We’re just starting to realize having Autism isn’t necessarily terrible, or catastrophic, it’s a neurological difference. We need to understand and offer proper resources.
The book, Been There. Done That. Try This! An Aspie’s Guide To Life On Earth (Jessica Kingsley Publishers) is a unique, comprehensive, effective, fascinating treasure trove of Aspie knowledge, mined by Tony Attwood (Editor, doctor, author, and Aussie Aspie expert), Craig R. Evans (Editor, doctor, author, and Aspie expert), Anita Lesko (Aspie, author, BSN,RN,MS,CRNA). This book may be written for those with Asperger’s by those with Asperger’s, but I think some of the advice can help neurotypicals as well.

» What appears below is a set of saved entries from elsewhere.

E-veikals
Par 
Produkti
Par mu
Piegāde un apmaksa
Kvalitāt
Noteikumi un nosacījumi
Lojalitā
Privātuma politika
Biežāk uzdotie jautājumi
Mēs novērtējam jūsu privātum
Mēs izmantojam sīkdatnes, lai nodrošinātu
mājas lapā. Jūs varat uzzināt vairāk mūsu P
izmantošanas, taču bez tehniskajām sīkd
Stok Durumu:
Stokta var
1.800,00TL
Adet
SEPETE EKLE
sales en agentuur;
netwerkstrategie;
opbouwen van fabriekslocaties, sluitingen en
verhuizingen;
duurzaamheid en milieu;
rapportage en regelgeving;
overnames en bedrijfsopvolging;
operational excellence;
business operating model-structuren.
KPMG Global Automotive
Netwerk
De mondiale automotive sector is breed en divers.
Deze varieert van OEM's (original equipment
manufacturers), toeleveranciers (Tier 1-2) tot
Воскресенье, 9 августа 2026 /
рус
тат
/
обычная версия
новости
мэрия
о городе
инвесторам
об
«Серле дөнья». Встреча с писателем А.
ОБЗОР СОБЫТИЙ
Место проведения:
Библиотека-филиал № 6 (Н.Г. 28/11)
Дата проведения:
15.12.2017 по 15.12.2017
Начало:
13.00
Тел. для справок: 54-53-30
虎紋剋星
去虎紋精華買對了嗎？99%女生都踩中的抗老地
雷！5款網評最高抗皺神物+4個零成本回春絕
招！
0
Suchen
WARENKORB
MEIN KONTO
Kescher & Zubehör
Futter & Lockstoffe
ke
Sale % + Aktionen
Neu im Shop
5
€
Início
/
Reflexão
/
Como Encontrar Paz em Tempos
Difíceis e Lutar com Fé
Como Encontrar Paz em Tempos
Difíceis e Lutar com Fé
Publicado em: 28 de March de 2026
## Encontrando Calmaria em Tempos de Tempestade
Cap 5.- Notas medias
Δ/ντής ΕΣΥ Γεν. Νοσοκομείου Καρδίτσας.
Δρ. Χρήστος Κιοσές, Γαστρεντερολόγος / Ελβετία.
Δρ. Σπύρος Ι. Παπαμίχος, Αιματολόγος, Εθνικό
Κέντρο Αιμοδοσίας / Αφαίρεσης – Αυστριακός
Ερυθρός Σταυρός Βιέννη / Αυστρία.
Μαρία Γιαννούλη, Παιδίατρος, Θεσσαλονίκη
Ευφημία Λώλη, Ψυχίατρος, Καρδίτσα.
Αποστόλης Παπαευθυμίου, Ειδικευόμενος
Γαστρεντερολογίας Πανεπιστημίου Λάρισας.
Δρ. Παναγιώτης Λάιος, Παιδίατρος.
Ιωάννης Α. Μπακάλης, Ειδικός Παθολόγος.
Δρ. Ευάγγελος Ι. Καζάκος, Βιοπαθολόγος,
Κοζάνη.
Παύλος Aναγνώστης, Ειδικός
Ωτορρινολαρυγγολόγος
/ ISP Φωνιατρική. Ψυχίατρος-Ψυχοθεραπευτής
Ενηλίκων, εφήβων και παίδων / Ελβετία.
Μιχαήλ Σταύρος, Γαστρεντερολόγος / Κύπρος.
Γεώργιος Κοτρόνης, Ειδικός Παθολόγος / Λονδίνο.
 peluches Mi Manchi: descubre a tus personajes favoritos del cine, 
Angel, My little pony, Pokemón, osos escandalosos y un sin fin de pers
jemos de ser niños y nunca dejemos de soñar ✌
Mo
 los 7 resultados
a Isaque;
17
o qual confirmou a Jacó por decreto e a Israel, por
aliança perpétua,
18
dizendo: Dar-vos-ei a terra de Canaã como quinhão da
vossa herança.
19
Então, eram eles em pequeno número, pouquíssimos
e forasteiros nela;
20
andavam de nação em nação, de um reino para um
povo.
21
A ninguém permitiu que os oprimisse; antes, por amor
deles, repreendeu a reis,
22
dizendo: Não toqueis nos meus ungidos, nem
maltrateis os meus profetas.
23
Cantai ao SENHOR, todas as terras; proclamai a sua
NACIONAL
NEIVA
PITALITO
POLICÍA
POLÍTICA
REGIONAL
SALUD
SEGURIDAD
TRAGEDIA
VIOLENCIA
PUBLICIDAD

It offers advice from true experts, Aspies sharing their knowledge on how to manage anxiety, depressions, meltdowns, sensory issues, bullying, careers, dating, sex, marriage, friendships, transitions, and so much more. Mentors include: Temple Grandin, Liane Holliday Willey, Bob Castleman, Anita Lesko, Dr. Patrick Suglia, Debbie Denenburg, Lisa Morgan, Mitch Christian, Gary Burge, James Buzon, Charli Devnet, and more.
The more I read about modern life being so challenging for people with Asperger’s the more I thought, is it perhaps too challenging for everyone? Is that why anxiety rates are so high, use of prescription drugs, alcohol, food, gambling, sleep disorders, eating disorders, bullying, fighting, so much more prevalent? Maybe people with Asperger’s are just more obvious because their brains are always honest and don’t try to hide the problems.
If we could all just accept Neurodiversity we’d see that we all need help in different ways and can be amazing, in different ways.
This book is wonderful for Aspies so they know they’re not alone and it gets better; for parents to remember there’s hope; and for others to understand that different isn’t less.